Based on what I have written above, the compulsory settlement procedure provided for in the UNCLOS does not apply to the disputes between China and the Philippines. The tribunal set up thereof has no jurisdiction. Its forceful handling of the case and exercise of jurisdiction is a willful abuse of power, and has been unlawful from the very beginning. China will not accept or recognize such arbitration in any way.
The disputes between China and the Philippines over the SCS are complicated and comprehensive. It is hazardous to confine the disputes’ settlement solely to the legal approach, as this will only create more problems. This case brought forth by the Philippines is not simply a legal case, it is a political provocation under the cloak of international law with some Western powers behind it. The Philippines and the arbitration tribunal intentionally circumvented China’s declaration, and packaged disputes of territory and maritime delimitation into disputes of the interpretation and application of UNCLOS. What the Philippines intends to do is to use the arbitration to deny China’s territorial sovereignty and maritime entitlement in the SCS, to seek support for its own illegal occupation of some parts of China's Nansha Islands, and even to undermine China's image. The arbitration has gravely hindered mutual political trust between China and the Philippines, and undermined the amicable atmosphere for China and the ASEAN member states to implement the DOC and to consult on the proposed COC. The move constitutes a serious threat to regional peace and stability. China firmly opposes the arbitration case, and will neither accept nor participate in the arbitration process. No matter what the final ruling will be, China will not recognize or implement it. China will remain committed to resolving the disputes peacefully through negotiation and consultation, and will not accept any country’s attempt to use such a ruling as a basis for consultations with China on the SCS issue, nor will China accept any positions or activities proposed by any country based on such a ruling.
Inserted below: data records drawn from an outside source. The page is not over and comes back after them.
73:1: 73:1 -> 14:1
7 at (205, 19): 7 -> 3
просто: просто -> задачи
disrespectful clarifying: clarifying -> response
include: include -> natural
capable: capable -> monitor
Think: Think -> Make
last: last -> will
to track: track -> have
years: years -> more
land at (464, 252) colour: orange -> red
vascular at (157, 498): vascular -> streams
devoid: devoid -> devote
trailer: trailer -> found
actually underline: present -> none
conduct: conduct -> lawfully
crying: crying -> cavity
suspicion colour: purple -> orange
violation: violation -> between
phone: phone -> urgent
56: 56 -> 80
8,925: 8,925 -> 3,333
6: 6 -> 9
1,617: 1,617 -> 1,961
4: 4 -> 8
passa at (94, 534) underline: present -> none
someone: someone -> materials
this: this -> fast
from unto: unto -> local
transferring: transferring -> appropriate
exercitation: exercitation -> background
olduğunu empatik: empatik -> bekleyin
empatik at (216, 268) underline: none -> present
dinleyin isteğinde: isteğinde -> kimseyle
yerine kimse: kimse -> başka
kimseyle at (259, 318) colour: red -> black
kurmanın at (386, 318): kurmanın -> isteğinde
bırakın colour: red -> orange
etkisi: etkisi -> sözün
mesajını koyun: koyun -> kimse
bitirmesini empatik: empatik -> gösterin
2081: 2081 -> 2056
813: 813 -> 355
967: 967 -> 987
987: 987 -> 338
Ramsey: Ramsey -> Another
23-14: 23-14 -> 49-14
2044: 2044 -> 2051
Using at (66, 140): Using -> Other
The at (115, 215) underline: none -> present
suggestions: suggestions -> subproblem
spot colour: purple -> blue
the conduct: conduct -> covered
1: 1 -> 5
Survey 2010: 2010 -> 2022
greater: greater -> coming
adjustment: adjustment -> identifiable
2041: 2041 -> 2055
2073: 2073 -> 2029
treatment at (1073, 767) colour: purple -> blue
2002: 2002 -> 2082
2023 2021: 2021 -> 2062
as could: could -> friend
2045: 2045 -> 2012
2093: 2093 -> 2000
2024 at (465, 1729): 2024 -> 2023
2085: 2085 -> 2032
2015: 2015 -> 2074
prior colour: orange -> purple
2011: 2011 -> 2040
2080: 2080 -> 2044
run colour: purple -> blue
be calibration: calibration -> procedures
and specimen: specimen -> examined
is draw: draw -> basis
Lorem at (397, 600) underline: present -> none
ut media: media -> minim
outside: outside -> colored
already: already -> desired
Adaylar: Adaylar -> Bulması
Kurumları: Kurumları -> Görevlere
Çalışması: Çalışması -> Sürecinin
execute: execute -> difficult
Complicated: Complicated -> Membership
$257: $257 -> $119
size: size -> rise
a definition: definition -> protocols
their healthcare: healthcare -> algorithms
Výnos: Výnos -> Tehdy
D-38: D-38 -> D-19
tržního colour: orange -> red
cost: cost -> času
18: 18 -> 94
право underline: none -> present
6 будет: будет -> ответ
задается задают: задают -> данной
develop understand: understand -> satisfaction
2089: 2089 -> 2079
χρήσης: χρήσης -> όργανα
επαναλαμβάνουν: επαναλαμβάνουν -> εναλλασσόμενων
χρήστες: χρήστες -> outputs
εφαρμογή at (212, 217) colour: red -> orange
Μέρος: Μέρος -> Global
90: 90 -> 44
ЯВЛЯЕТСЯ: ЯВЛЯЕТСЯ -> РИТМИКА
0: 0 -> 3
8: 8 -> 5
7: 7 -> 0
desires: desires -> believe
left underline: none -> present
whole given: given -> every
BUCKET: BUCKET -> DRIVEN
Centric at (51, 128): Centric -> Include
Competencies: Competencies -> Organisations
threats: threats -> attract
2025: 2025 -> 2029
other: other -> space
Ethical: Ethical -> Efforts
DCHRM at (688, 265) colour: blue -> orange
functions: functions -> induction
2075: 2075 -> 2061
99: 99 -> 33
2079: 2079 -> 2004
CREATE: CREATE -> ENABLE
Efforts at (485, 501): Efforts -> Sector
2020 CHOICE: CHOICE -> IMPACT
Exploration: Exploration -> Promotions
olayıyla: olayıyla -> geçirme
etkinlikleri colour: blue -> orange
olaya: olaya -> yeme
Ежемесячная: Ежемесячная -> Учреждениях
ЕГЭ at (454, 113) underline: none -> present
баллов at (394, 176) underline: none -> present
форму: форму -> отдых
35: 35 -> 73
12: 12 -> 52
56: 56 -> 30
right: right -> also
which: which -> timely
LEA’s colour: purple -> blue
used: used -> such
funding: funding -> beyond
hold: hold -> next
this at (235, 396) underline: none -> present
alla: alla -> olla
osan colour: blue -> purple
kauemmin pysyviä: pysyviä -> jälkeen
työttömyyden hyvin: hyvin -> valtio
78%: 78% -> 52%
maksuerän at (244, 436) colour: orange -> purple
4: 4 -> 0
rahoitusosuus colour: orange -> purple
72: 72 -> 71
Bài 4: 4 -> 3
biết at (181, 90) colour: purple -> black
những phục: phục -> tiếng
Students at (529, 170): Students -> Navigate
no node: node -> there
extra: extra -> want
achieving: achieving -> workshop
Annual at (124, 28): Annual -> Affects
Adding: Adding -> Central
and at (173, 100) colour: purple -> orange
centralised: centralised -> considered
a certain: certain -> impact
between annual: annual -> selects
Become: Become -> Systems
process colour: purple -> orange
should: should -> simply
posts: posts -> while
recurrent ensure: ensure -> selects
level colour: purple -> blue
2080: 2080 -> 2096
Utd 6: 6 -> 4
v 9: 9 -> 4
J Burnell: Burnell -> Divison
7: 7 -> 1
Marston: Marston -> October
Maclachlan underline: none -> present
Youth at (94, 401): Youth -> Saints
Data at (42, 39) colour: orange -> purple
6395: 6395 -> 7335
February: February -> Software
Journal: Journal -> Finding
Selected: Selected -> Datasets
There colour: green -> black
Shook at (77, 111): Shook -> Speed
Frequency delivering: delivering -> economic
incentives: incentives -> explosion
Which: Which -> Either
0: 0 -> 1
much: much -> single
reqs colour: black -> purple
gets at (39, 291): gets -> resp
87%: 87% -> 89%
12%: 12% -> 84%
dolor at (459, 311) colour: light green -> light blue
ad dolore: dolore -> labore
The South China Sea issue involves a number of countries, and it is not easy to solve it in a short time. Up to the present, the littoral countries concerned are still working closely together, and the general situation in the SCS is still peaceful and stable. China remains committed to upholding the peace and stability of the SCS, upholding the rule of law in the SCS, and upholding the freedom of navigation and overflight enjoyed by all countries in accordance with international law in the SCS.